The walk back to my car is a blur, and I don’t remember saying goodbye to Deb or even if the bouncer gave me a second glance. I only remember the sound of grown men yelling outside and homeless people sleeping on the pavement and how suddenly cold it got outside when the sun was kissing the moon. When I get home, my throat is dry and my chest is hollow. I leave the lights off, lock the door, and walk into darkness, like I’m afraid to see something I’m not ready for.
I drop my platforms by the door; my accessories and pendant hit the floor next. I don't even look at the knife again since I left it where it landed. On the tile. Near the cutting board. I’m afraid if I pick it up, I’ll read it again. I shower in silence, with cold water and only the emptiness of the house to accompany me. I scrub until my skin is tender, like I can wash the memory off me.
Sleep doesn’t come easy. Everything feels unfamiliar, off, since I know now that the person who’s been in my house is so close yet so far out of my reach. The AC kicks in with a loud whine, and I flinch like it’s a scream. I lie there, staring at the ceiling, tracing the outline of the darkness and where my lamplight diminishes it.
And still, he’s under my skin.
When I finally do sleep, I dream I’m back in the dark room again. Not the club. Not Deb’s place. But the real one. The one with metal floors and a voice I can’t place taunting me. I say something; I can’t remember what, but I do remember light but rough hands grazing my hair and tugging with clumsy force. I remember blisters on my bottom lip after my parents rushed to my side and screamed, “Where did you go?” and “What happened to you?”
I remember a picture of me in a local newspaper; my parents threw it into a fire, and I’d forgotten it ever existed. Fire was how you escaped a bad memory, and that’s how I remembered them.
In that fire.
The screaming of the neighbourhood—
When I wake up, it isn’t screaming, though. It’s sirens.
Not the blaring kind that wails down the street and vanishes into someone else’s nightmare. No, these are parked. Stationery. Flashing red and blue bleeding through the blinds, pulsing right outside. I sit up slowly, migraine throbbing in my head and body heavy with remnants of alcohol. I move to the window and peel the blinds open with two fingers. Two cop cars. One unmarked. Caution tape was already being strung up like party décor next door.

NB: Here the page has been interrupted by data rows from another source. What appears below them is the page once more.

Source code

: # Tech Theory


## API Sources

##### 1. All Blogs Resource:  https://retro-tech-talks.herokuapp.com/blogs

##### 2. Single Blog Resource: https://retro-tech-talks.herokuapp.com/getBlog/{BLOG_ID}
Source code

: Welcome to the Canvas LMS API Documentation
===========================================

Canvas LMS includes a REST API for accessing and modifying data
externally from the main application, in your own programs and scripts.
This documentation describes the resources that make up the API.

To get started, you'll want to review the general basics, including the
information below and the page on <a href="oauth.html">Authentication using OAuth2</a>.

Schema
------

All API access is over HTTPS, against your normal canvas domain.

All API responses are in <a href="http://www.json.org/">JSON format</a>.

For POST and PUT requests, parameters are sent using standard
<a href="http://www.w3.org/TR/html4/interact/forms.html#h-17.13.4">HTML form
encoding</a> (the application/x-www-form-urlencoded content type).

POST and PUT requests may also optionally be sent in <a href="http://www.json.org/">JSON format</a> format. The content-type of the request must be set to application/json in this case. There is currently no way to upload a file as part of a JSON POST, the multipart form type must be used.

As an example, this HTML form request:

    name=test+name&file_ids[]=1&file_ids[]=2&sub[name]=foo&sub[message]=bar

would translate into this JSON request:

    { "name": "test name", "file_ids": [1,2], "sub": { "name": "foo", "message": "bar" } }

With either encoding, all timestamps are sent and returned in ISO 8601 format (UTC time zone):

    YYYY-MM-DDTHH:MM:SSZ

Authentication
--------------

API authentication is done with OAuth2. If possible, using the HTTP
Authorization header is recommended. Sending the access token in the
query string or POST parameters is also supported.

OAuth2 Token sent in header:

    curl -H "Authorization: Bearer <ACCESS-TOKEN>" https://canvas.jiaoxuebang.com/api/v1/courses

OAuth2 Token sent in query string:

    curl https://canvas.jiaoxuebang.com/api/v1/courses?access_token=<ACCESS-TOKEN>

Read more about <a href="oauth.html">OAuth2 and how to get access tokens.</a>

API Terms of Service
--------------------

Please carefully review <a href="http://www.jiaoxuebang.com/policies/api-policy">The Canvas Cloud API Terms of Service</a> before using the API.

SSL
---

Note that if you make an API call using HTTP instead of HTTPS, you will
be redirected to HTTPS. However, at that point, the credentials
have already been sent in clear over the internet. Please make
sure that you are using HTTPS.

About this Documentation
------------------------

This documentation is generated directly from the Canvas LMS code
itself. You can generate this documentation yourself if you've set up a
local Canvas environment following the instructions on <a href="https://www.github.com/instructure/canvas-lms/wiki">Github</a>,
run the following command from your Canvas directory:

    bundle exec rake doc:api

“Fucking Zach, what did you do to that girl?” I step outside the door barefoot, everything about me still soaked in the afterglow of sweat and regret. A female officer eyes me but doesn’t say anything.
And then I see her.
That girl from last night. Standing outside in one of those tacky robes that you can buy secondhand for $12. Makeup in ruins, and arms crossed. Her baby tee—my baby tee—is balled up in her fist.
She’s crying, saying, "I didn’t do anything." I woke up, and he was just… gone like that.” Her voice cracks. “I thought he was asleep.”
But the EMTs aren’t rushing; they’re quiet, professional…slow.
Because he’s dead.
Zach’s body is wheeled out under a pale blue sheet, and for a moment the wind picks up just enough for me to see the outline of his neck. It's too clean. Like a warning.
I take a step back inside and close my door, locking it, and slide down until I’m sitting on the floor in my underwear, mouth dry, heart racing.
That girl is going to be blamed. She's young, she's hysterical, and she's easy to write off, but I know it wasn’t her.
I know the difference between a messy mistake and a message.
And Rudy would never leave a loose end.